The BVolume class lets you ask questions about specific "volumes," where a volume is any independent file system. Most applications are usually only interested in "persistent" volumes, such as hard disks, floppies, or CD-ROMs, but you can also create BVolumes to virtual file systems, such as /pipe.

Here's what a BVolume knows:

Initializing a BVolume

There are two ways to initialize a BVolume:

  1. You can initialize it directly using a device ID (dev_t) that you pass to the BVolume constructor or SetTo() function. You can get a device ID from the device field of an entry_ref or node_ref structure. This method is useful if you have a file and you want to know which volume it lives on.

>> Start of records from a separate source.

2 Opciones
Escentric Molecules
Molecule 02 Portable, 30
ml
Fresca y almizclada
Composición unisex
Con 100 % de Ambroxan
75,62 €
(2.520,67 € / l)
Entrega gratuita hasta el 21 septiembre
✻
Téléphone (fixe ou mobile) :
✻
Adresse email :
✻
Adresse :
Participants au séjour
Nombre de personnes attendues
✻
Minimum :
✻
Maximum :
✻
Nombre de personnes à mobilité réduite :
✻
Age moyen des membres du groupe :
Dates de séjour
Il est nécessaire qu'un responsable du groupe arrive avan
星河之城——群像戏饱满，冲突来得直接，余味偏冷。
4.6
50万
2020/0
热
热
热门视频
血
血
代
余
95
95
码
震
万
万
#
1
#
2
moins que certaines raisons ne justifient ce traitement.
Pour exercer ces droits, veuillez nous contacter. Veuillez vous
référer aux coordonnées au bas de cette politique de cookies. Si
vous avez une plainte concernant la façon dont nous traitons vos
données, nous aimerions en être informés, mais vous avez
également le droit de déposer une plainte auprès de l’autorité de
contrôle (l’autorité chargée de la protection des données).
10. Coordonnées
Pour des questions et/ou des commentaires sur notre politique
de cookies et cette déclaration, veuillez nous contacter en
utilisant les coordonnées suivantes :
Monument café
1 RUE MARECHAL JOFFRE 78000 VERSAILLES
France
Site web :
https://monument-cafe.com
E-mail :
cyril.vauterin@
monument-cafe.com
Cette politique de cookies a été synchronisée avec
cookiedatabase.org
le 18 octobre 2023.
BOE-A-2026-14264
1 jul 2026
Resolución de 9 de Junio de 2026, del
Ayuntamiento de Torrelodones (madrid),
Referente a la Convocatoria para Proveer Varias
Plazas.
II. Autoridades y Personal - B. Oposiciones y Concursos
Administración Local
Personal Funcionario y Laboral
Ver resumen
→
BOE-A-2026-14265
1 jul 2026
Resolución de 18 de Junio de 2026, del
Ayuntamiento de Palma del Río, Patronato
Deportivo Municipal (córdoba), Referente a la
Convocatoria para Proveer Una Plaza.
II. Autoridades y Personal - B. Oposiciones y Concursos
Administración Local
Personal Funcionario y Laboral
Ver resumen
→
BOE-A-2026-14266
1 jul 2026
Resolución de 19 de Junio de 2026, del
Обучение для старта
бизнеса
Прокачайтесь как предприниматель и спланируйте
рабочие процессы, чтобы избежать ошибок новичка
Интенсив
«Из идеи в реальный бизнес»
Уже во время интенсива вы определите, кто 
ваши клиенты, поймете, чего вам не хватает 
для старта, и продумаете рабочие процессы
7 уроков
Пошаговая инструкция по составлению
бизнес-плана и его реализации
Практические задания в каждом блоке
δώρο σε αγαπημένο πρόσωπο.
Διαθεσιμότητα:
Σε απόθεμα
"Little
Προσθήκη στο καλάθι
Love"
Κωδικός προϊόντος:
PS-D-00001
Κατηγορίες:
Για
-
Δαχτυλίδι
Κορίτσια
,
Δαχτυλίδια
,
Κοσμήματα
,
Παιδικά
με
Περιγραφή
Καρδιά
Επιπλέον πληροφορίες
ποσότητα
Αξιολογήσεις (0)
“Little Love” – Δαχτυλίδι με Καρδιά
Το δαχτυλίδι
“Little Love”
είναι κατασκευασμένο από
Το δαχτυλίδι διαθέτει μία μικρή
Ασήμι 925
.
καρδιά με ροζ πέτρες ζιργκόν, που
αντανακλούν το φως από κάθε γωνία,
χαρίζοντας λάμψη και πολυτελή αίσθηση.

  2. If you want to iterate over all the mounted volumes, you can ask a BVolumeRoster object to get you the "next" volume (BVolumeRoster::GetNextVolume()). You can also ask the BVolumeRoster for the "boot" volume. This is the volume that was used to boot the computer.

Mount and Unmount

A BVolume object can't tell you directly whether the device that it represents is still mounted. If you want to ask, you can call a status_t-returning BVolume function; if the function returns B_BAD_VALUE, the device is no longer mounted.

Furthermore, you can't ask a BVolume to unmount itself. If you want to be told when devices are mounted and unmounted, you have to ask the Node Monitor to help you. Call watch_node() thus:

watch_node(NULL, B_WATCH_MOUNT, messenger);

messenger is a BMessenger object that acts as the target of subsequent mount and unmount notifications. See "The Node Monitor" section of this chapter for details.